A short while ago, we asked people in tech some questions about their recruitment journeys. As 75.7% of our respondents were Berlin-based, we will focus on them and present our findings to you in a series of articles.
The first part is about communication with recruiters.
Our aim was to learn the following:
– how often people in tech are contacted by recruiters,
– whether it’s different from our last year’s findings,
– how likely people are to deal with agency recruiters (as opposed to in-house recruiters),
– what frustrates people the most about recruiters.
And this is what we are going to share with you in this article.
But first, let’s look at our respondents.
Who are our respondents?
We’ve got a very heterogeneous group here. Most of the survey participants are full-time employed, senior or mid-level, with 5 and more years of experience.
Job titles and tech stacks of our Berlin respondents vary. A significant part (29.8%) of them work as Backend Developers.
“Other”: System Administrator, Data Engineer, C-level Executive, Clinical Systems SAP, Consultant (RPA), Office Manager, Process Owner, QA.

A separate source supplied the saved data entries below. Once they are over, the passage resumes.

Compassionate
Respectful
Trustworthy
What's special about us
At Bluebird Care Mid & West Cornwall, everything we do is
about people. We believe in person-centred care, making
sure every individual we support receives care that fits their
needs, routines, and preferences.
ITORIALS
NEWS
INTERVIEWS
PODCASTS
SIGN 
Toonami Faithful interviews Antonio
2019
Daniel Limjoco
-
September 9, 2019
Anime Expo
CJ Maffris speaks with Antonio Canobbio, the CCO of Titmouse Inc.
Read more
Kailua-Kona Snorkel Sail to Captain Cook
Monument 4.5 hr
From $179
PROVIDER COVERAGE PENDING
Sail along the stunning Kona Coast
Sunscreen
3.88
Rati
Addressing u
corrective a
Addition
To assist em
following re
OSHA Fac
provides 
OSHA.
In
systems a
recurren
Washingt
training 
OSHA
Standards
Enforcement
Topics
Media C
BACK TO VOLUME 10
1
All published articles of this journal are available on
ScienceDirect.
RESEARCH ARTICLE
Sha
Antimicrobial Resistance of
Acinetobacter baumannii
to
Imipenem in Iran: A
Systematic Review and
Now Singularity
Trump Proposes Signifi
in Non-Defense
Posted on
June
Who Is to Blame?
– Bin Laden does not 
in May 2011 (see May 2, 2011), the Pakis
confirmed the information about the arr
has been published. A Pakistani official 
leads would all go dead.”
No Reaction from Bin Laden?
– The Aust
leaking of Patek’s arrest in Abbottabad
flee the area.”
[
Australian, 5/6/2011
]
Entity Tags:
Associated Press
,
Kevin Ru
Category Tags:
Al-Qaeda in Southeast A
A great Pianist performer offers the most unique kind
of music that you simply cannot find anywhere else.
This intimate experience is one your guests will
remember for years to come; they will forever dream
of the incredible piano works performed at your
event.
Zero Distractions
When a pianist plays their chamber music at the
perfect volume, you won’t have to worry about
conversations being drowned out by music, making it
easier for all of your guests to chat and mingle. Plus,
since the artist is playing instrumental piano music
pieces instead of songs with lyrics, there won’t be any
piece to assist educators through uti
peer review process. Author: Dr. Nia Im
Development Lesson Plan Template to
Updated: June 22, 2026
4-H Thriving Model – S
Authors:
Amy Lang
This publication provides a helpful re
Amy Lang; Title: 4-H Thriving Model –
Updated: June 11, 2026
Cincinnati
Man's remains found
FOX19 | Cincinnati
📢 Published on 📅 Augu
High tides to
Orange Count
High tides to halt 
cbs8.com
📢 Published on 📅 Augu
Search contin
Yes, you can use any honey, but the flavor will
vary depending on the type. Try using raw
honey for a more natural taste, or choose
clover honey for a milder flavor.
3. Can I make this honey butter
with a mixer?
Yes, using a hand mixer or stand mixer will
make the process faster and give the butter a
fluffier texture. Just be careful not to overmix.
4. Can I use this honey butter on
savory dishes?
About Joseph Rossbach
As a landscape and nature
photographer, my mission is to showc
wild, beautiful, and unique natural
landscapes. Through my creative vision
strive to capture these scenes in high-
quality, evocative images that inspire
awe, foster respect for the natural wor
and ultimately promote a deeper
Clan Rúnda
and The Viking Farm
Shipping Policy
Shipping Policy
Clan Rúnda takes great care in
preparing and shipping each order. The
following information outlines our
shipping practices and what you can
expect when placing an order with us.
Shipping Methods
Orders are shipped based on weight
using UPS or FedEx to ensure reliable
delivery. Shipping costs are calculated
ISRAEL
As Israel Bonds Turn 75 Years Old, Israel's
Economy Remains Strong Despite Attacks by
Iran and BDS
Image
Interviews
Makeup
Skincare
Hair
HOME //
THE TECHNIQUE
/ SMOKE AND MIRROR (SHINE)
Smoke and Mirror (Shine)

The most populous groups by technology/language are JS and frameworks, Java, Python, PHP, and Ruby.
“Others”: Scala, Go, C/C++, C#, Elixir, Kotlin, Agile methodologies, ERP/SAP, Groovy, Kubernetes, RPA, Swift, XML.
How often are people in tech contacted by recruiters?
The average number of messages from recruiters was 17.9/month. Which is quite similar to what we found out last year.
Turns out, tech professionals in Berlin are more popular than elsewhere. For example, the average number of reach-outs in our general sample was 15.8/month.
Now, what’s interesting, the majority of our respondents (57.1%) were contacted 10 times/month or less:
Still, the frequency of recruiters’ messages changes with a person’s seniority, experience, and main technology/language.
For example, seniors were contacted 20.1 times/month on average. Those with 10+ years of experience — 21.5 times/month. Among developers, those fluent in Python were approached the most (26.6 times/month).
Roughly speaking, every weekday, a senior developer gets an invitation to apply for a job.
People in tech are mostly contacted by third-party recruiters. On average, 74.79% individual reach-outs came from agency recruiters. It is also similar to our last year’s findings.
What frustrates people in tech about recruiters?
We asked people to name up to 3 most frustrating things about recruiters. The top 3 were:
1. They introduce non-relevant positions (67.1% respondents)
2. They don’t read your profile properly (57.3%)
3. Their messages are too generic (56.1%)
Other responses we got:
“Mostly do not have the requisite knowledge for the field they are recruiting”
“They waste my time with phone calls where they gather information that could easily be found on Linkedin”
“They invent positions to get the CV”
“Asking for salary expectations before getting proper impression of professional capabilities”
“I want to stay in Berlin but keep getting offers from outside. They might be interesting for someone else but it is waste of their time and my time.”
“No reply or generic answer”
“They mostly don’t hear out what my wishes are”
“I don’t like when recruiters calling me without prior agreement”
To sum it all up, let’s get back to what we wanted to learn with this Survey of ours.
How often are people in tech contacted by recruiters in Berlin?
17.9 times per month (as opposed to 15.8 within our general sample).
Is it different from our last year’s findings?
Last year, our respondents reported an average of 16.4 approaches/month. It is very similar to what we got this year, especially since, last time, we didn’t differentiate between Berlin-based respondents and those based elsewhere.
Does the frequency of reach-outs from recruiters change with Years of experience, Seniority, and Technology/Language?
Yes, it does. For instance, senior professionals get contacted 20.1 times/month, and those with 10+ years of experience are reached out to 21.5 times/month. That’s more often than on average. There’s even bigger discrepancy across technologies. For example, professionals who work with Python are approached 26.6 times/month, and Ruby developers 26 times/month.
How likely are people to deal with agency recruiters (as opposed to in-house recruiters)?
On average, almost 75% of recruitment messages come from agency recruiters. (And people in tech should deal with that.)
What are people’s biggest frustrations regarding recruiters?
Most respondents are frustrated with recruiters introducing non-relevant positions. Respondents were also very disappointed by the facts that recruiters don’t read candidate’s profiles and their messages are too generic.